Background Glaucoma causes permanent blindness. Current treatments have limited effectiveness, necessitating novel therapeutic strategies. We aimed to identify potential drug targets for glaucoma by integrating multi-trait and multi-omic analyses. Methods We sourced druggable gene expression and protein abundance summary-level data from quantitative trait loci studies, and genetic associations with glaucoma from a large-scale multi-trait analysis. We employed proteome and transcriptome Mendelian randomization (MR) and colocalisation to identify potential therapeutic targets, glaucoma endophenotype MR to explore the potential mechanisms of identified associations, and phenome-wide MR to investigate possible adverse effects of candidate targets. Results We identified CPXM1 and FLT4 as tier 1; INSR as tier 2; and CPZ and PXDN as tier 3 druggable genes. Genetically predicted higher levels of CPXM1 [odds ratio (OR): 0.86, 95% confidence interval (CI): 0.81-0.91, P-FDR < 0.001], FLT4 (OR: 0.74, 95% CI: 0.64 - 0.87, P-FDR = 0.033), INSR (OR: 0.58, 95% CI: 0.43 - 0.78, P-FDR = 0.042), and CPZ (OR: 0.55, 95% CI: 0.40 - 0.74, P-FDR = 0.033) were associated with decreased glaucoma risk while those of PXDN (OR: 1.33, 95% CI: 1.15 - 1.54, P-FDR = 0.033) with increased risk.
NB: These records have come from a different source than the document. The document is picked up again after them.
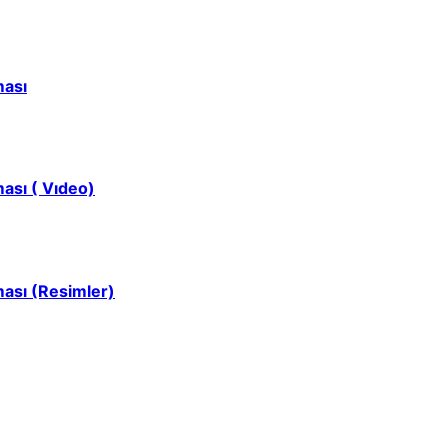
ması
ası ( Vıdeo)
ası (Resimler)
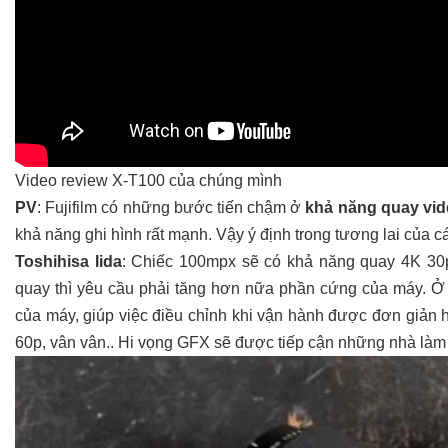
Video review X-T100 của chúng mình
PV
: Fujifilm có những bước tiến chậm ở
khả năng quay vi
khả năng ghi hình rất mạnh. Vậy ý định trong tương lai của cá
Toshihisa Iida
: Chiếc 100mpx sẽ có khả năng quay 4K 30p,
quay thì yêu cầu phải tăng hơn nữa phần cứng của máy. Ở c
của máy, giúp việc điều chỉnh khi vận hành được đơn giản
60p, vân vân.. Hi vọng GFX sẽ được tiếp cận những nhà làm 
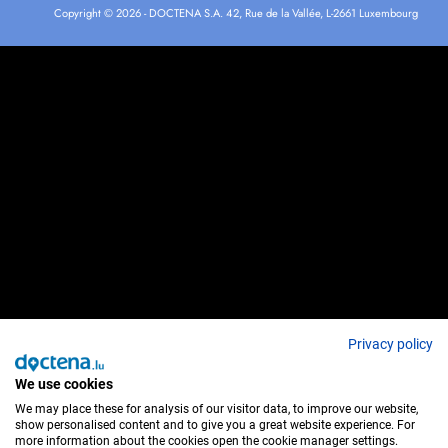
Copyright © 2026 - DOCTENA S.A. 42, Rue de la Vallée, L-2661 Luxembourg
Privacy policy
We use cookies
We may place these for analysis of our visitor data, to improve our website,
show personalised content and to give you a great website experience. For
more information about the cookies open the cookie manager settings.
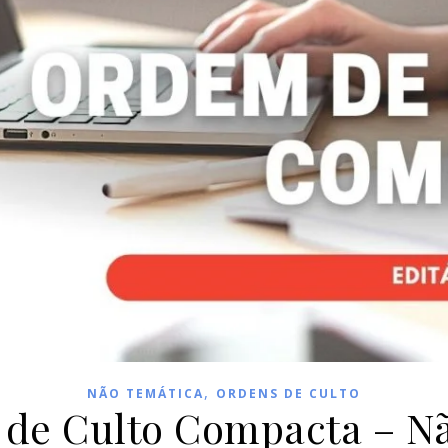
,
NÃO TEMÁTICA
ORDENS DE CULTO
de Culto Compacta – N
The associations for CPXM1 (OR: 0.53, 95% CI: 0.39 - 0.73, P < 0.001) and FLT4 (OR: 0.86, 95% CI: 0.78 - 0.95, P = 0.005) were confirmed transcriptome-wide and colocalisation was confirmed for CPXM1 [posterior probability H4 (PPH4) = 0.940], FLT4 (PPH4 = 0.701), and INSR (PPH4 = 0.706). The protective effects of CPXM1 and CPZ may be attributed to intraocular pressure-lowering activities. The risk associated with PXDN is due to its involvement in glaucomatous neuropathy. No significant adverse effects were identified. Conclusions This study provides novel insights into glaucoma pathophysiology and promotes pharmaceutical target innovation.